Com o passar dos anos, Biriba já tinha conquistado até o meu pai, muito embora o Botafogo continuasse terrivelmente mal. Meus primos pequenos e meus amigos adoravam-no e eram frequentes visitas na nossa casa exclusivamente para ele. Por essa época, percebemos a necessidade de arranjá-lo uma namorada, pois estava a fazer amor loucamente e o tempo inteiro com um ursinho de pelúcia. Foi então que encontramos uma pretendente a duas ruas de nossa casa: chamava-se Belinha, uma pinscher escura e maior que o Biriba. Deixamos ele na casa dela e desde cedo os dois se deram muito bem, envolvendo-se com uma paixão arrebatadora.

Biriba ficou por lá pouquíssimo tempo, algo como dois dias. Quando retornou, contudo, já não era mais o mesmo: estava completamente apaixonado. Não dava mais a menor bola para o ursinho de pelúcia nem corria atrás dos passarinhos. Suas preocupações passaram a consistir basicamente em ficar sempre atento a um descuido de nossa parte com o portão da casa para fugir apressadamente. E quando isso acontecia, já sabíamos onde encontrá-lo: em frente a casa da Belinha, namorando por entre as grades, trocando beijinhos de esquimó. 

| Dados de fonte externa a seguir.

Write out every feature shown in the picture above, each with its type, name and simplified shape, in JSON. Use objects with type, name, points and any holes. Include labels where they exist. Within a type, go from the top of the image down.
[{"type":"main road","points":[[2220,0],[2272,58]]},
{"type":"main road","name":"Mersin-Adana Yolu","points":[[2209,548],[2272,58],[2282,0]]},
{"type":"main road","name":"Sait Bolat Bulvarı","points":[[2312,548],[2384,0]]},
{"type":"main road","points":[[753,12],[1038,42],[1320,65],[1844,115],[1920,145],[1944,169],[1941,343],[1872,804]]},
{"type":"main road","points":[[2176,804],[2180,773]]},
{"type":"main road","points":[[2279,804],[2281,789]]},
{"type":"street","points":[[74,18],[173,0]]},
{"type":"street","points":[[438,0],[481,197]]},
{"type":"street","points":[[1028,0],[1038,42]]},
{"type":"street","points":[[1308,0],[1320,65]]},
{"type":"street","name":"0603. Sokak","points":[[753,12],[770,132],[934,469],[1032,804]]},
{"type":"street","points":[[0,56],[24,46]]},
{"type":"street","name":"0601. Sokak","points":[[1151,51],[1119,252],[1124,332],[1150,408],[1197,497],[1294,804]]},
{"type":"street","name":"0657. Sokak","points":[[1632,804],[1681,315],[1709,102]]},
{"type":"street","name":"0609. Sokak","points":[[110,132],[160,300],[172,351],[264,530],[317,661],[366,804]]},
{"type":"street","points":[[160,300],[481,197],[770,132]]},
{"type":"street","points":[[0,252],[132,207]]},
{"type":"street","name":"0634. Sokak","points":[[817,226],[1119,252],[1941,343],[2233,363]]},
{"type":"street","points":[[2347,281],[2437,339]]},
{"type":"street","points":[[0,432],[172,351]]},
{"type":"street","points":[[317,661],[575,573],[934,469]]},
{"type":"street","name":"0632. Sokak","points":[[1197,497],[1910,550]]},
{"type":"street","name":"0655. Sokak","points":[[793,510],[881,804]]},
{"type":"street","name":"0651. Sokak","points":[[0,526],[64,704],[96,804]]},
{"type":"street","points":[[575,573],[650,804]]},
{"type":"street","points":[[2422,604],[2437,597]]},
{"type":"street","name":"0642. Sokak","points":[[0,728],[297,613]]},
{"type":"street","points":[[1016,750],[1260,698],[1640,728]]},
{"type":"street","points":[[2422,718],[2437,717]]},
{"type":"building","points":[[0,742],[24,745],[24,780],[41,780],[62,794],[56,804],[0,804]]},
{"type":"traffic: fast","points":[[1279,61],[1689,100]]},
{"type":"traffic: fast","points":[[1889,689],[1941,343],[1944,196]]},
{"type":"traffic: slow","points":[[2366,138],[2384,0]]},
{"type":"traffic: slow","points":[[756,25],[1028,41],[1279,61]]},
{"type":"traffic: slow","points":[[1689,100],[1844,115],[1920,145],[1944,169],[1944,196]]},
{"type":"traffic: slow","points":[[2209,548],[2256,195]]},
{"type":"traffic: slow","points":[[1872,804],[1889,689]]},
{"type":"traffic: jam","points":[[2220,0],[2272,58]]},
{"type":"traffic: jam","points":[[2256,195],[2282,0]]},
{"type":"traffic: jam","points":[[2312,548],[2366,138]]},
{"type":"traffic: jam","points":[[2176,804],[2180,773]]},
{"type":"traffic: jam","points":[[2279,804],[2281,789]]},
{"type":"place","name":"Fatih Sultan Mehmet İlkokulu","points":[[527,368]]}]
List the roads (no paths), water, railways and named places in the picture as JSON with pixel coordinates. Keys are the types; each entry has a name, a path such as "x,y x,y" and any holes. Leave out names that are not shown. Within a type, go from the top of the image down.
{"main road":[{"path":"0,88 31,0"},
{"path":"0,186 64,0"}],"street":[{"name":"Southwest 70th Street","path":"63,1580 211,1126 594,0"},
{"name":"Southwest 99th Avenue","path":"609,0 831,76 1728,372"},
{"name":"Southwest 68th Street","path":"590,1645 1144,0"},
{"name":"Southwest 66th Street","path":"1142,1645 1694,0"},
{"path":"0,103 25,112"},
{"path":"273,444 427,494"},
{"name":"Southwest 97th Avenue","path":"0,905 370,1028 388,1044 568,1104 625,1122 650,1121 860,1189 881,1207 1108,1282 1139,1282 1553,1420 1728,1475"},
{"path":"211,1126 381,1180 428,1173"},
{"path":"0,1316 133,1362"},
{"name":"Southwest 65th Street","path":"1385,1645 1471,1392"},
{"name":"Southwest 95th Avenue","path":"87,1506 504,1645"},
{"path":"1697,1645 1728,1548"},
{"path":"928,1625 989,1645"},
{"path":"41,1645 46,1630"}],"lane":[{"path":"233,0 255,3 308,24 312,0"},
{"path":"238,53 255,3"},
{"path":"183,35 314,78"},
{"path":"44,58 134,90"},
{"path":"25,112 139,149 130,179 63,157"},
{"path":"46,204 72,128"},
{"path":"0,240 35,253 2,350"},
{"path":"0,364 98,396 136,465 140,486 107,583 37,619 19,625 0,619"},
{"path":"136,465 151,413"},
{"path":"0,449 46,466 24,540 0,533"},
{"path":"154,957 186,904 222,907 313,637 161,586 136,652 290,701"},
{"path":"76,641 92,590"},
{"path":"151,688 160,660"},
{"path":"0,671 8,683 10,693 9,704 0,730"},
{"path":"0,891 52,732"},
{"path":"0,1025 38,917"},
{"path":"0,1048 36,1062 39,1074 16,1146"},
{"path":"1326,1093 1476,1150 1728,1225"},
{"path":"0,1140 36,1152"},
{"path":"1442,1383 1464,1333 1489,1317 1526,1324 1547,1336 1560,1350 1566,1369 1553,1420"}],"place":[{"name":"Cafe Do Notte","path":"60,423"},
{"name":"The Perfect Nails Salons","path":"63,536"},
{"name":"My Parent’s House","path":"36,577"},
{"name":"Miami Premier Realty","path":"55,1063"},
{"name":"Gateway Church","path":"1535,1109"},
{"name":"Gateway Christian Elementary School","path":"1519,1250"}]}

Foi então que um dia calhou de acontecer: era noite e minha mãe chegava da faculdade. Ela abriu o portão e nem eu nem meu pai estávamos prestando atenção no Biriba, que naturalmente aproveitou para fugir. Mas dessa vez o cachorro da vizinha da frente estava solto, um vira-lata mal encarado que inclusive chegou a me atacar certa vez. Não vi a cena, mas minha mãe conta que ele deu uma única mordida no Biriba, que sequer latiu. Desesperados, levamos ele correndo para um veterinário, mas já não tinha jeito: uma hemorragia interna havia consumido meu primeiro e tão amado cachorrinho.

Voltamos para casa, todos chorando copiosamente. Limpamos o Biriba e deixamos ele em sua caminha. Fui deitar e não consegui dormir, atormentado pelo acontecimento. Biriba, que era tão valente, morreu em silêncio. Tinha a cabeça em outro lugar, estava tomado pelo amor. E nós o segurávamos, por isso ele precisava fugir. Será que ele morreu chateado conosco, que prezávamos mais a nossa propriedade sobre ele do que seus próprios sentimentos?

Não sei, não sei... O que sei é que quando precisei levantar e ir para a escola no dia seguinte, passei pelo Biriba em sua caminha e ele parecia estar simplesmente dormindo. E que logo acordaria e iria arranhar minha porta. E rosnar aos meus beliscões. E correr atrás dos passarinhos. Não pude evitar de chorar novamente.

Depois da aula, pela tarde, fizemos o enterro do Biriba. Eu acompanhei tudo e o atestado de meus olhos é que hoje ele repousa num terreno na parte de trás da loja, enrolado numa bandeira do Botafogo. Mas prefiro acreditar sinceramente que agora ele é uma estrela solitária lá no céu, que nos conduz.